Abstract

This study examines the role of traditional Indigenous culture in shaping Indigenous Australians’ engagement with education and training. It provides an important innovation to the existing literature by explicitly attempting to measure ‘cultural attachment’ and to model its relationships with socio-economic outcomes. Two critical and related empirical issues are whether Indigenous culture acts as a barrier to educational attainment, and whether the existing education and training system adequately accommodates the cultural differences between Indigenous and non-Indigenous Australians. This research seeks to address these issues by explicitly measuring Indigenous culture and exploring the links between cultural attachment and vocational education and training [VET] outcomes for Indigenous people, using data from the Australian Bureau of Statistics’ 2002 National Aboriginal and Torres Strait Islander Social Survey. The results suggest that, in non-remote areas, cultural attachment is complementary with both educational attainment and participation in vocational training. Given the importance afforded to education as a means to addressing Indigenous disadvantage, this rejects the view underpinning the policies of assimilation that there is a trade-off between cultural maintenance and the achievement of mainstream socio-economic outcomes.

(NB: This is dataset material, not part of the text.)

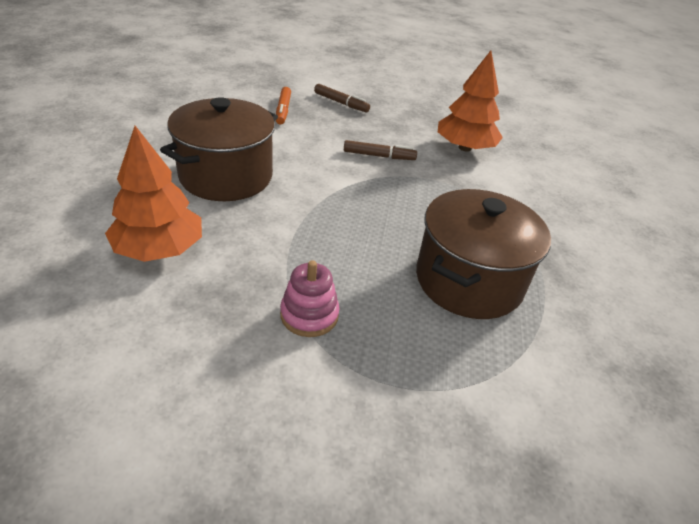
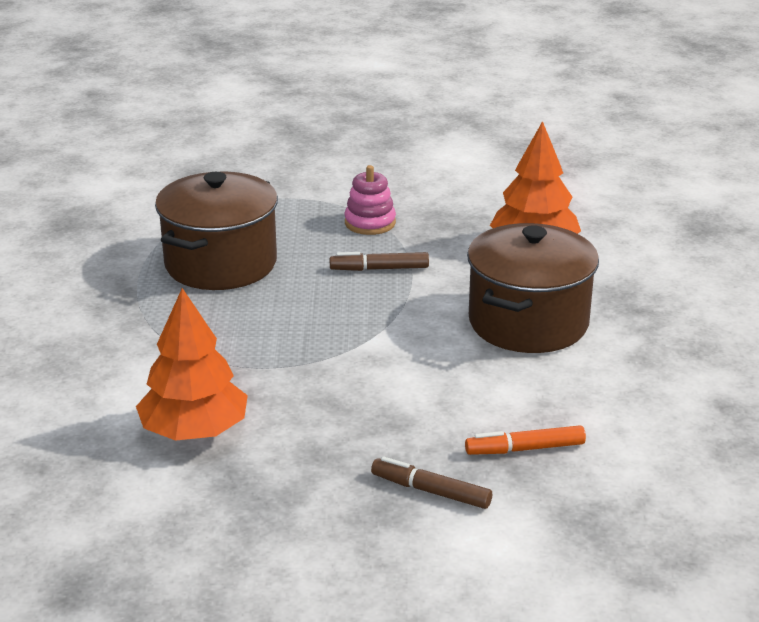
camera: 175 degrees right, 10 degrees down
(283, 110) = (525, 449): orange marker -> orange marker turned 90 degrees counterclockwise
(379, 156) = (336, 389): brown marker -> brown marker (379, 269)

From an equity perspective, the results also reflect positively on the sensitivity of Australia’s education and training system to cultural needs. There is evidence both of education and training being pursued to enhance objectives relating to cultural maintenance, and of cultural attachment itself having an enabling effect on Indigenous people. Lower access to education and training in more remote areas does, however, disproportionately impact upon Indigenous Australians with stronger cultural attachment.